In The Power of Habit, Charles Duhigg describes a habit loop, whereby a cue triggers a behavior or routine, which, when completed, is rewarded by a kind of neuro-chemical shot.  The initial description of the loop is established by recounting an experiment in which a rat is placed behind a closed gate, which opens with a click.  The rat then makes its way down a very simple maze to find a bit of chocolate, which it then eats.  Over time, the chocolate becomes associated with the click, in what most people would describe as a Pavlovian response.  Duhigg illustrates it thusly:


In my case, the need to eat a meal when I am alone (or when I wish I were alone) is the cue or click.  Reading the book while eating is the routine.  I have identified that a sense of relaxation is the reward, and that when I am anxious or reluctant to take on a project (like the laundry) that is on my agenda, then I will stretch out the experience of relaxation by adding portions to my meal.  Sometimes, a lot of portions.  The challenge will be to figure out how to meet my need for relaxation (in spite of the difficulty I find in relaxing generally) without continuing the problematic behavior.
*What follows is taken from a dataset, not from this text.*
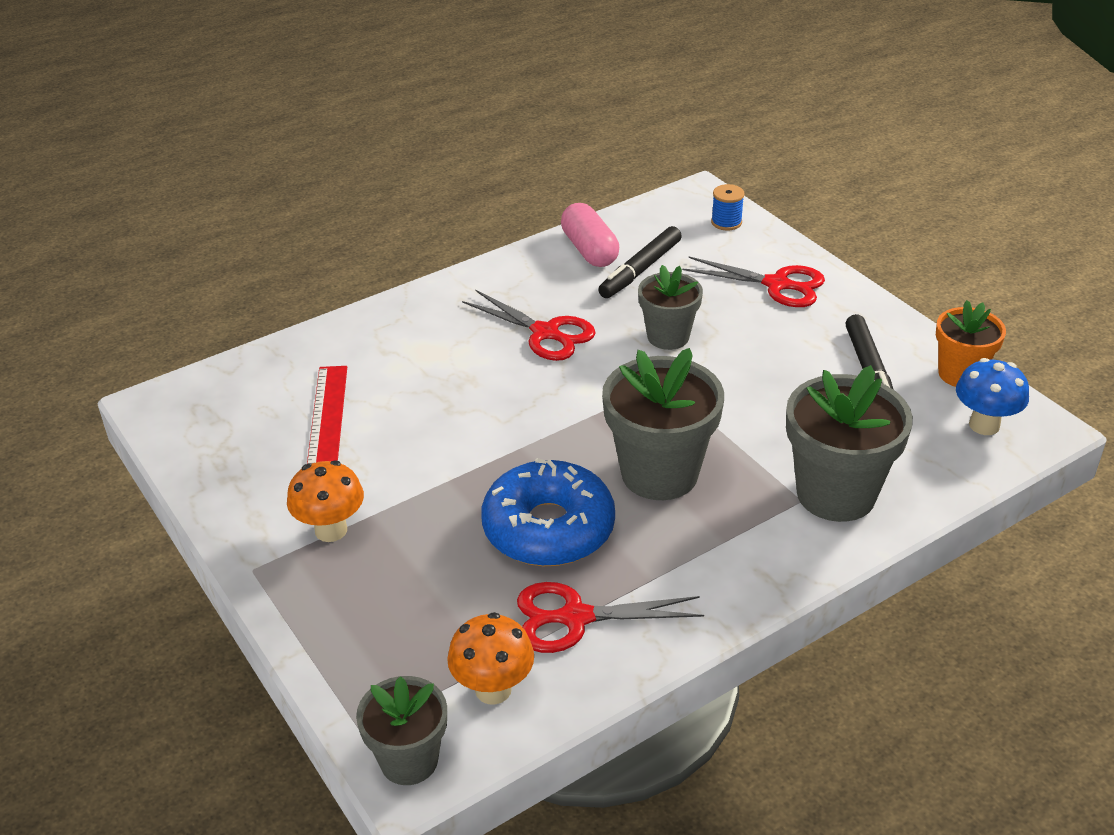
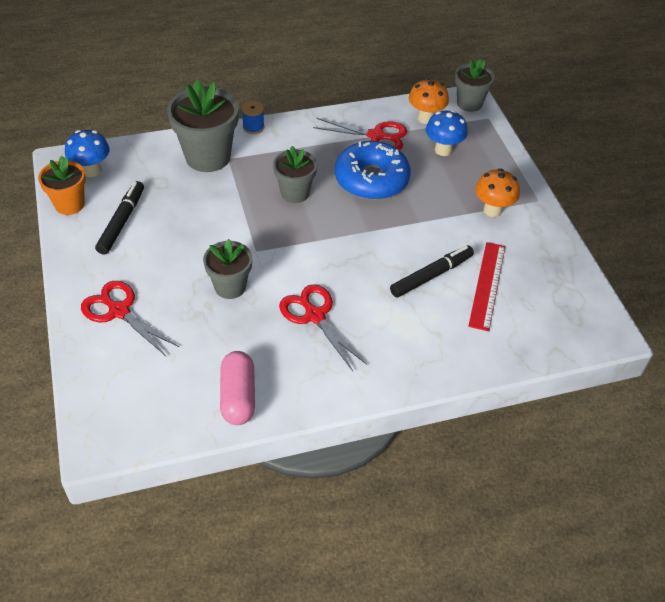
camera: 165 degrees left, 10 degrees up
(439, 623) = (443, 150): none -> blue mushroom
(640, 270) = (210, 359): black marker -> black marker (431, 275)
(659, 473) = (295, 193): grey flower pot -> grey flower pot, size x0.61
(726, 222) = (103, 394): blue spool -> blue spool (253, 127)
According to Duhigg, you can change a habit, but you can't kill it.  So I won't be able to simply stop reading while I eat and expect that to go well.  Neurologically, I need something to disrupt the routine part of the loop while retaining the reward.  To do this, I'm going to have to poke around a little bit.  

Duhigg also stresses the importance of having a plan for tackling a behavior.  I don't really have one.  But lucky me, some of the other ingredients for successfully altering habits are including a community and Belief.  You, lovely readers, are my community, and Belief... well, that is going to have to develop.  (In the book, Belief generally came about as a result of some sort of crisis.  I'm not sure unflattering family pictures are enough of a crisis to generate the belief necessary to make this happen, but here's hoping.)  

By tomorrow I will have a Plan A to share, as well as a few measurements to incite me to victory.  I will also share some highlights of going on vacation for 2 weeks (I flew with an underweight suitcase, hurray!!) and of coming home (I still love my baking soda and my reusable grocery bags!).  And later this week, I will be introducing a new tab to the blog... are you on the edge of your seats?

Thanks for being my community, friends!